DATA FOR THIS EXERCISE:
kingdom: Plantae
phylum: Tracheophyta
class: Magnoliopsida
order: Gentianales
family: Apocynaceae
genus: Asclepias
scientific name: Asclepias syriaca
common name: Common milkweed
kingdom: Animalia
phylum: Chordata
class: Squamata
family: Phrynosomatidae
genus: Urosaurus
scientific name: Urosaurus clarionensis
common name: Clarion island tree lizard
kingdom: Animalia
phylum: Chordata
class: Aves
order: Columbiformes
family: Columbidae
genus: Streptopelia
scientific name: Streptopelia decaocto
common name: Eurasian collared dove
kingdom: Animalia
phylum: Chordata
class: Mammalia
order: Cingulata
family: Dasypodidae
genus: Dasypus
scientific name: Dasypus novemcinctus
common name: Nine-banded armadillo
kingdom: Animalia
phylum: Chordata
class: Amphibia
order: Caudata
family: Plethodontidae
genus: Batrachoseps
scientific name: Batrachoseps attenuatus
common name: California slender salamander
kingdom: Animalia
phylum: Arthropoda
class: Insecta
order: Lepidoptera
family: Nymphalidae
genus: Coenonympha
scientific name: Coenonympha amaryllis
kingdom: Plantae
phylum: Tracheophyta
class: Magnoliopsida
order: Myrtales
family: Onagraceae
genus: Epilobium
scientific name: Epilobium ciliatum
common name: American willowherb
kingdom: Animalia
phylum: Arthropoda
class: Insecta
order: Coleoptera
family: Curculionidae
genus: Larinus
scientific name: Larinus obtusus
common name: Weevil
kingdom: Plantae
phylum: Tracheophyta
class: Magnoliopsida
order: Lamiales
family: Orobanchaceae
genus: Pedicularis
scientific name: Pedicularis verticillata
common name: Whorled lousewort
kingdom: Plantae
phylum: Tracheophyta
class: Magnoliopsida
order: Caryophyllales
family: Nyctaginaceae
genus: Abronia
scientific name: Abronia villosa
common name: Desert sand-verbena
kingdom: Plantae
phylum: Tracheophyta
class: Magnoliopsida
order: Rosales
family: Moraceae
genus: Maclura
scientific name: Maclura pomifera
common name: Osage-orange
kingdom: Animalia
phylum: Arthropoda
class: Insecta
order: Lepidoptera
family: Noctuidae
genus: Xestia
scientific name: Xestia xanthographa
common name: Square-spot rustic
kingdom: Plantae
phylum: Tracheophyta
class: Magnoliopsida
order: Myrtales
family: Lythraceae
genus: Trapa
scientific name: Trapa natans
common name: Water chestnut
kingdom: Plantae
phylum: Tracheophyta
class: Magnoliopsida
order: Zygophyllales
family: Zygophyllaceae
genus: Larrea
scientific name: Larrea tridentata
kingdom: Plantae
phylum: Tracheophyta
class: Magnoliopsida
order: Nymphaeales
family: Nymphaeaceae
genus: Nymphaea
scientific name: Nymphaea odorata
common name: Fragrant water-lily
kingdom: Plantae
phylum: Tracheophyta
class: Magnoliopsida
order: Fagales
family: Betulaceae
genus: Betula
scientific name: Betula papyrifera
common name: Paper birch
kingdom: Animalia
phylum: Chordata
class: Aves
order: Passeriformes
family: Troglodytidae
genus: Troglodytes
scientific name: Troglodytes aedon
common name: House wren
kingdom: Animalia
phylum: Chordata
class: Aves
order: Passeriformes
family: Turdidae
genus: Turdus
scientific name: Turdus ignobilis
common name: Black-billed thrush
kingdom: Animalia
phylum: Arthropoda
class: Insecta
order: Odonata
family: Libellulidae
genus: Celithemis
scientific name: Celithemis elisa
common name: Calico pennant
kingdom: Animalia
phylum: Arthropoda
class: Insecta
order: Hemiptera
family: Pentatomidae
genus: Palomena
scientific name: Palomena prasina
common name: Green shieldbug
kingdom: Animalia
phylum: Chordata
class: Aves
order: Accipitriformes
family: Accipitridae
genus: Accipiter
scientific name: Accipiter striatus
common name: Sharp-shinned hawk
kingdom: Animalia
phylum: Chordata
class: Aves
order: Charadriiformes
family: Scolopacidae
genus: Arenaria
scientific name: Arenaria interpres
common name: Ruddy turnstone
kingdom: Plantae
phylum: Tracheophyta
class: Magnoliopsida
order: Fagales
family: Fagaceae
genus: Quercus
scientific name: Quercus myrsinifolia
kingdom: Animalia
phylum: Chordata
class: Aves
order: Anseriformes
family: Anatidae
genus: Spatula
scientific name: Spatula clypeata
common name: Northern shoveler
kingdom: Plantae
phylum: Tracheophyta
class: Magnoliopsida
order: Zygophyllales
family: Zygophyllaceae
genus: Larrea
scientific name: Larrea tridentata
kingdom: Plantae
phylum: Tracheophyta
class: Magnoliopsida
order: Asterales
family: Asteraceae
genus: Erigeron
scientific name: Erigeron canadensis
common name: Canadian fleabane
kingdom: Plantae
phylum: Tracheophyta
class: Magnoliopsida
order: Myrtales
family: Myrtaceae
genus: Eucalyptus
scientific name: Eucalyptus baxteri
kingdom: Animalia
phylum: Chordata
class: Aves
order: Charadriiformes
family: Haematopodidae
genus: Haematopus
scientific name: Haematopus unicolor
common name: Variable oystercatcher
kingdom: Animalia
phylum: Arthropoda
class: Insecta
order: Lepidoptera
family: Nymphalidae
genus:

TASK REQUIREMENTS:
Rewrite every line of the items above as a single numbered list, skipping any blank lines.

OUTPUT OF THE TASK:
1. kingdom: Plantae
2. phylum: Tracheophyta
3. class: Magnoliopsida
4. order: Gentianales
5. family: Apocynaceae
6. genus: Asclepias
7. scientific name: Asclepias syriaca
8. common name: Common milkweed
9. kingdom: Animalia
10. phylum: Chordata
11. class: Squamata
12. family: Phrynosomatidae
13. genus: Urosaurus
14. scientific name: Urosaurus clarionensis
15. common name: Clarion island tree lizard
16. kingdom: Animalia
17. phylum: Chordata
18. class: Aves
19. order: Columbiformes
20. family: Columbidae
21. genus: Streptopelia
22. scientific name: Streptopelia decaocto
23. common name: Eurasian collared dove
24. kingdom: Animalia
25. phylum: Chordata
26. class: Mammalia
27. order: Cingulata
28. family: Dasypodidae
29. genus: Dasypus
30. scientific name: Dasypus novemcinctus
31. common name: Nine-banded armadillo
32. kingdom: Animalia
33. phylum: Chordata
34. class: Amphibia
35. order: Caudata
36. family: Plethodontidae
37. genus: Batrachoseps
38. scientific name: Batrachoseps attenuatus
39. common name: California slender salamander
40. kingdom: Animalia
41. phylum: Arthropoda
42. class: Insecta
43. order: Lepidoptera
44. family: Nymphalidae
45. genus: Coenonympha
46. scientific name: Coenonympha amaryllis
47. kingdom: Plantae
48. phylum: Tracheophyta
49. class: Magnoliopsida
50. order: Myrtales
51. family: Onagraceae
52. genus: Epilobium
53. scientific name: Epilobium ciliatum
54. common name: American willowherb
55. kingdom: Animalia
56. phylum: Arthropoda
57. class: Insecta
58. order: Coleoptera
59. family: Curculionidae
60. genus: Larinus
61. scientific name: Larinus obtusus
62. common name: Weevil
63. kingdom: Plantae
64. phylum: Tracheophyta
65. class: Magnoliopsida
66. order: Lamiales
67. family: Orobanchaceae
68. genus: Pedicularis
69. scientific name: Pedicularis verticillata
70. common name: Whorled lousewort
71. kingdom: Plantae
72. phylum: Tracheophyta
73. class: Magnoliopsida
74. order: Caryophyllales
75. family: Nyctaginaceae
76. genus: Abronia
77. scientific name: Abronia villosa
78. common name: Desert sand-verbena
79. kingdom: Plantae
80. phylum: Tracheophyta
81. class: Magnoliopsida
82. order: Rosales
83. family: Moraceae
84. genus: Maclura
85. scientific name: Maclura pomifera
86. common name: Osage-orange
87. kingdom: Animalia
88. phylum: Arthropoda
89. class: Insecta
90. order: Lepidoptera
91. family: Noctuidae
92. genus: Xestia
93. scientific name: Xestia xanthographa
94. common name: Square-spot rustic
95. kingdom: Plantae
96. phylum: Tracheophyta
97. class: Magnoliopsida
98. order: Myrtales
99. family: Lythraceae
100. genus: Trapa
101. scientific name: Trapa natans
102. common name: Water chestnut
103. kingdom: Plantae
104. phylum: Tracheophyta
105. class: Magnoliopsida
106. order: Zygophyllales
107. family: Zygophyllaceae
108. genus: Larrea
109. scientific name: Larrea tridentata
110. kingdom: Plantae
111. phylum: Tracheophyta
112. class: Magnoliopsida
113. order: Nymphaeales
114. family: Nymphaeaceae
115. genus: Nymphaea
116. scientific name: Nymphaea odorata
117. common name: Fragrant water-lily
118. kingdom: Plantae
119. phylum: Tracheophyta
120. class: Magnoliopsida
121. order: Fagales
122. family: Betulaceae
123. genus: Betula
124. scientific name: Betula papyrifera
125. common name: Paper birch
126. kingdom: Animalia
127. phylum: Chordata
128. class: Aves
129. order: Passeriformes
130. family: Troglodytidae
131. genus: Troglodytes
132. scientific name: Troglodytes aedon
133. common name: House wren
134. kingdom: Animalia
135. phylum: Chordata
136. class: Aves
137. order: Passeriformes
138. family: Turdidae
139. genus: Turdus
140. scientific name: Turdus ignobilis
141. common name: Black-billed thrush
142. kingdom: Animalia
143. phylum: Arthropoda
144. class: Insecta
145. order: Odonata
146. family: Libellulidae
147. genus: Celithemis
148. scientific name: Celithemis elisa
149. common name: Calico pennant
150. kingdom: Animalia
151. phylum: Arthropoda
152. class: Insecta
153. order: Hemiptera
154. family: Pentatomidae
155. genus: Palomena
156. scientific name: Palomena prasina
157. common name: Green shieldbug
158. kingdom: Animalia
159. phylum: Chordata
160. class: Aves
161. order: Accipitriformes
162. family: Accipitridae
163. genus: Accipiter
164. scientific name: Accipiter striatus
165. common name: Sharp-shinned hawk
166. kingdom: Animalia
167. phylum: Chordata
168. class: Aves
169. order: Charadriiformes
170. family: Scolopacidae
171. genus: Arenaria
172. scientific name: Arenaria interpres
173. common name: Ruddy turnstone
174. kingdom: Plantae
175. phylum: Tracheophyta
176. class: Magnoliopsida
177. order: Fagales
178. family: Fagaceae
179. genus: Quercus
180. scientific name: Quercus myrsinifolia
181. kingdom: Animalia
182. phylum: Chordata
183. class: Aves
184. order: Anseriformes
185. family: Anatidae
186. genus: Spatula
187. scientific name: Spatula clypeata
188. common name: Northern shoveler
189. kingdom: Plantae
190. phylum: Tracheophyta
191. class: Magnoliopsida
192. order: Zygophyllales
193. family: Zygophyllaceae
194. genus: Larrea
195. scientific name: Larrea tridentata
196. kingdom: Plantae
197. phylum: Tracheophyta
198. class: Magnoliopsida
199. order: Asterales
200. family: Asteraceae
201. genus: Erigeron
202. scientific name: Erigeron canadensis
203. common name: Canadian fleabane
204. kingdom: Plantae
205. phylum: Tracheophyta
206. class: Magnoliopsida
207. order: Myrtales
208. family: Myrtaceae
209. genus: Eucalyptus
210. scientific name: Eucalyptus baxteri
211. kingdom: Animalia
212. phylum: Chordata
213. class: Aves
214. order: Charadriiformes
215. family: Haematopodidae
216. genus: Haematopus
217. scientific name: Haematopus unicolor
218. common name: Variable oystercatcher
219. kingdom: Animalia
220. phylum: Arthropoda
221. class: Insecta
222. order: Lepidoptera
223. family: Nymphalidae
224. genus:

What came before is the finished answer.